Du point de vue indi­vidu­el, chaque acteur doit deman­der un con­trat à son employeur con­for­mé­ment à la con­ven­tion col­lec­tive. Mais il existe au moins 11 con­trats dif­férents ! La dif­férence de con­di­tions est très impor­tante surtout entre les vedettes (qui reçoivent plus de garanties, un meilleur salaire, etc.) et ceux qui sont con­sid­érés comme « chœur » et qui n’ont que les petits rôles. De plus, les grandes vedettes béné­fi­cient de l’avantageux con­trat nom­mé « run of the play » (con­trat garan­tis­sant d’être payé même en cas d’arrêt imprévu des représen­ta­tions). L’existence de tant de caté­gories créé une dis­par­ité d’intérêts et com­plique encore la sit­u­a­tion. Et le syn­di­cat ne demande qu’une répar­ti­tion de béné­fices infime pour les petits acteurs.

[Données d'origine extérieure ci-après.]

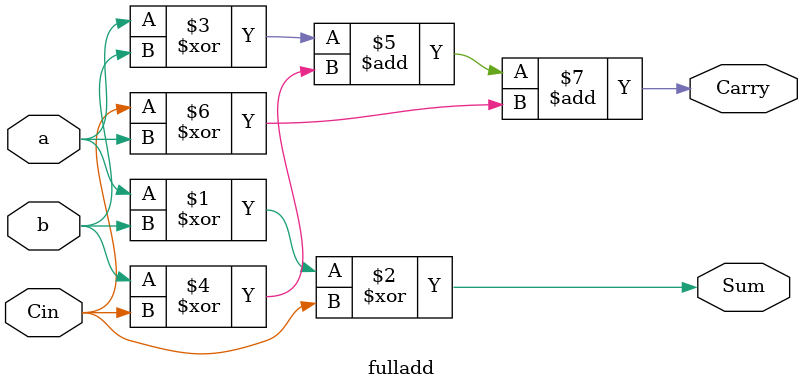
<source format=v>
/* Full Adder
Addition of three binary bits: two input bits and a carry-in bit.
Logic: 
Sum Calculation: XOR of all three inputs.
Sum = A ^ B ^ Cin
Carry Out: It happens if any 2 or all 3 of inputs is 1.
*/

/*Here I am going to implement a full adder on its own */

module fulladd (a, b, Cin, Sum, Carry);

input a, b, Cin ;
output Sum, Carry;

assign Sum  = a ^ b ^ Cin; 
assign Carry = (a^b) + (b^Cin) + (Cin^a);

endmodule
</source>
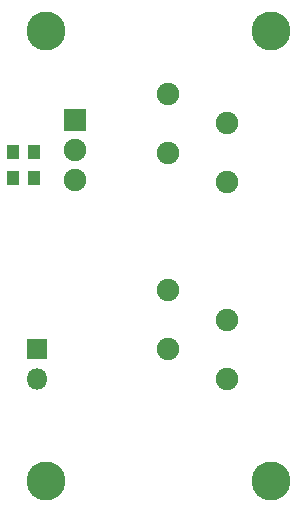
<source format=gbr>
G04 #@! TF.GenerationSoftware,KiCad,Pcbnew,(5.1.4)-1*
G04 #@! TF.CreationDate,2019-12-03T13:15:03-06:00*
G04 #@! TF.ProjectId,cutdown_power,63757464-6f77-46e5-9f70-6f7765722e6b,rev?*
G04 #@! TF.SameCoordinates,Original*
G04 #@! TF.FileFunction,Soldermask,Top*
G04 #@! TF.FilePolarity,Negative*
%FSLAX46Y46*%
G04 Gerber Fmt 4.6, Leading zero omitted, Abs format (unit mm)*
G04 Created by KiCad (PCBNEW (5.1.4)-1) date 2019-12-03 13:15:03*
%MOMM*%
%LPD*%
G04 APERTURE LIST*
%ADD10O,1.801600X1.801600*%
%ADD11R,1.801600X1.801600*%
%ADD12C,1.901600*%
%ADD13O,1.901600X1.901600*%
%ADD14R,1.901600X1.901600*%
%ADD15R,1.001600X1.301600*%
%ADD16C,3.301600*%
G04 APERTURE END LIST*
D10*
X159258000Y-120904000D03*
D11*
X159258000Y-118364000D03*
D12*
X175347000Y-120864000D03*
X170347000Y-118364000D03*
X175347000Y-115864000D03*
X170347000Y-113364000D03*
D13*
X162478999Y-104013000D03*
X162478999Y-101473000D03*
D14*
X162478999Y-98933000D03*
D15*
X157226000Y-103843000D03*
X157226000Y-101643000D03*
X159004000Y-101643000D03*
X159004000Y-103843000D03*
D16*
X160020000Y-91440000D03*
X160020000Y-129540000D03*
D12*
X175347000Y-104227000D03*
X170347000Y-101727000D03*
X175347000Y-99227000D03*
X170347000Y-96727000D03*
D16*
X179070000Y-129540000D03*
X179070000Y-91440000D03*
M02*

</source>
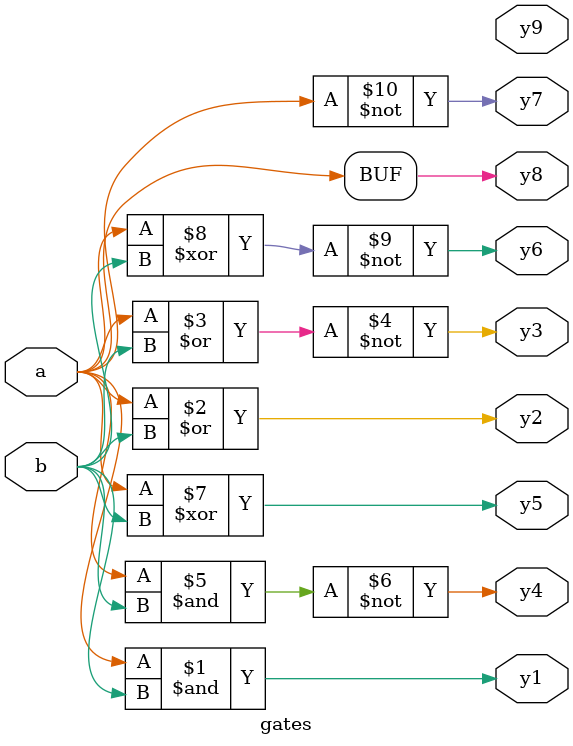
<source format=v>
	
module gates(input a,b, output y1,y2,y3,y4,y5,y6,y7,y8,y9);
		//AND gate primitive
	and a1(y1,a,b);
		//OR gate primitive
	or a2(y2,a,b);
		//NOR gate primitive
	nor a3(y3,a,b);
		//NAND gate primitive
	nand a4(y4,a,b);
		//XOR gate primitive
	xor a5(y5,a,b);
		//XNOR gate primitive
	xnor a6(y6,a,b);
		//NOT gate primitive
	not a7(y7,a);
		//BUFFER gate primitive
	buf a8(y8,a);
	//end of module
endmodule

</source>
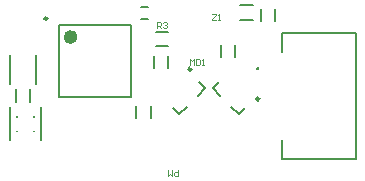
<source format=gto>
G04*
G04 #@! TF.GenerationSoftware,Altium Limited,Altium Designer,22.6.1 (34)*
G04*
G04 Layer_Color=65535*
%FSLAX25Y25*%
%MOIN*%
G70*
G04*
G04 #@! TF.SameCoordinates,96458179-A28E-47A4-AC93-062C7FCE65E1*
G04*
G04*
G04 #@! TF.FilePolarity,Positive*
G04*
G01*
G75*
%ADD10C,0.00984*%
%ADD11C,0.02362*%
%ADD12C,0.01000*%
%ADD13C,0.00787*%
%ADD14C,0.00600*%
%ADD15C,0.00200*%
D10*
X12315Y54948D02*
G03*
X12315Y54948I-492J0D01*
G01*
X60352Y38023D02*
G03*
X60352Y38023I-492J0D01*
G01*
X83015Y28140D02*
G03*
X83015Y28140I-492J0D01*
G01*
D11*
X21272Y48747D02*
G03*
X21272Y48747I-1181J0D01*
G01*
D12*
X82541Y38300D02*
G03*
X82541Y38300I-141J0D01*
G01*
D13*
X16154Y28669D02*
Y52684D01*
X40169Y28669D02*
Y52684D01*
X16154D02*
X40169D01*
X16154Y28669D02*
X40169D01*
X56380Y22990D02*
X58816Y25426D01*
X54153Y25217D02*
X56380Y22990D01*
X62574Y29184D02*
X65010Y31620D01*
X62783Y33847D02*
X65010Y31620D01*
X48558Y50561D02*
X52692D01*
X48558Y45639D02*
X52692D01*
X76120Y22990D02*
X78347Y25217D01*
X73684Y25426D02*
X76120Y22990D01*
X67490Y31620D02*
X69717Y33847D01*
X67490Y31620D02*
X69926Y29184D01*
X76733Y54439D02*
X80867D01*
X76733Y59361D02*
X80867D01*
X70139Y42033D02*
Y46167D01*
X75061Y42033D02*
Y46167D01*
X7954Y22064D02*
Y22261D01*
Y17339D02*
Y17536D01*
X2246Y22064D02*
Y22261D01*
Y17339D02*
Y17536D01*
X10317Y14288D02*
Y25312D01*
X-117Y14288D02*
Y25312D01*
X52661Y38408D02*
Y42542D01*
X47739Y38408D02*
Y42542D01*
X83439Y53933D02*
Y58067D01*
X88361Y53933D02*
Y58067D01*
X8531Y33020D02*
Y42698D01*
X-131Y33020D02*
Y42698D01*
X6661Y27208D02*
Y31342D01*
X1739Y27208D02*
Y31342D01*
X43579Y58867D02*
X46059D01*
X43579Y54733D02*
X46059D01*
X46886Y21633D02*
Y25767D01*
X41965Y21633D02*
Y25767D01*
D14*
X90631Y7950D02*
Y14579D01*
Y43621D02*
Y50250D01*
Y7950D02*
X115231D01*
Y50250D01*
X90631D02*
X115231D01*
D15*
X48834Y51700D02*
Y53700D01*
X49834D01*
X50167Y53367D01*
Y52700D01*
X49834Y52367D01*
X48834D01*
X49500D02*
X50167Y51700D01*
X50833Y53367D02*
X51166Y53700D01*
X51833D01*
X52166Y53367D01*
Y53033D01*
X51833Y52700D01*
X51500D01*
X51833D01*
X52166Y52367D01*
Y52034D01*
X51833Y51700D01*
X51166D01*
X50833Y52034D01*
X59967Y39400D02*
Y41400D01*
X60634Y40733D01*
X61300Y41400D01*
Y39400D01*
X61967Y41400D02*
Y39400D01*
X62967D01*
X63300Y39734D01*
Y41067D01*
X62967Y41400D01*
X61967D01*
X63966Y39400D02*
X64633D01*
X64299D01*
Y41400D01*
X63966Y41067D01*
X67167Y56400D02*
X68500D01*
Y56067D01*
X67167Y54734D01*
Y54400D01*
X68500D01*
X69166D02*
X69833D01*
X69500D01*
Y56400D01*
X69166Y56067D01*
X55766Y4300D02*
Y2300D01*
X54766D01*
X54433Y2633D01*
Y3300D01*
X54766Y3633D01*
X55766D01*
X53767Y4300D02*
Y2300D01*
X53100Y2967D01*
X52434Y2300D01*
Y4300D01*
M02*

</source>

On a vu que, compte tenu du chô­mage, les petits acteurs sont par­mi les tra­vailleurs les moins payés. Leur syn­di­cat ne sem­ble pas s’en émou­voir puisqu’il impose l’achat de la carte syn­di­cale pour les débu­tants (150 dol­lars, soit 75 000 francs) puis la coti­sa­tion men­su­elle est de 26 dol­lars (13 000 francs) alors que par exem­ple, le syn­di­cat des jour­nal­istes (ces derniers étant moins dému­nis que les petits acteurs) se con­tente d’une coti­sa­tion men­su­elle de 4 % du salaire et ne fait pas pay­er la carte syndicale.

Premier succès

La Com­mis­sion CNEP a obtenu un suc­cès impor­tant con­tre les mœurs racistes du Sud où la ségré­ga­tion du pub­lic existe dans les spec­ta­cles. La Com­mis­sion a réus­si à présen­ter à l’Assemblée générale annuelle du syn­di­cat une clause de statut qui inter­dit à tous les acteurs de jouer devant un pub­lic « ségrégué » et cette propo­si­tion a recueil­li 98 % des voix des syn­diqués. Cette vic­toire est par­ti­c­ulière­ment impor­tante du fait que cette clause s’applique depuis juin 1962 aux « Stock tour­ing Com­pag­nies » (Troupes de théâtre itinérantes) qui ont eu un extra­or­di­naire développe­ment au cours des dix dernières années.

En défini­tive, le suc­cès du mou­ve­ment con­tre la dis­crim­i­na­tion dépend essen­tielle­ment du tra­vail que la Com­mis­sion CNEP effectue au sein de l’Actors’ Equi­ty et des autres syn­di­cats, de la sol­i­dar­ité, de la cohé­sion des acteurs noirs et de leur capac­ité de con­va­in­cre l’ensemble des acteurs blancs que ce com­bat est égale­ment le leur.

La CNEP a un but pré­cis : faire pres­sion sur les syn­di­cats pour assur­er la pro­tec­tion de leurs mem­bres de couleur. C’est d’eux-mêmes qu’est venu le prin­ci­pal pas en avant pour rompre avec l’apathie et la peur qui ont car­ac­térisé les Noirs des dernières décades quand ils ne comp­taient que sur les organ­i­sa­tions de défense des droits civils, les promess­es gou­verne­men­tales et les longs procès.

Lorsqu’il s’attaque aux con­di­tions de tra­vail, aux con­di­tions économiques, le com­bat con­tre la dis­crim­i­na­tion ne peut demeur­er plus longtemps con­finé dans un enchevêtrement pseu­do-psy­chologique, il devient une sim­ple ques­tion de pro­tec­tion des droits des tra­vailleurs et au lieu de n’être qu’un con­tre-racisme, il prend place tout naturelle­ment, dans la lutte générale des exploités con­tre les exploiteurs.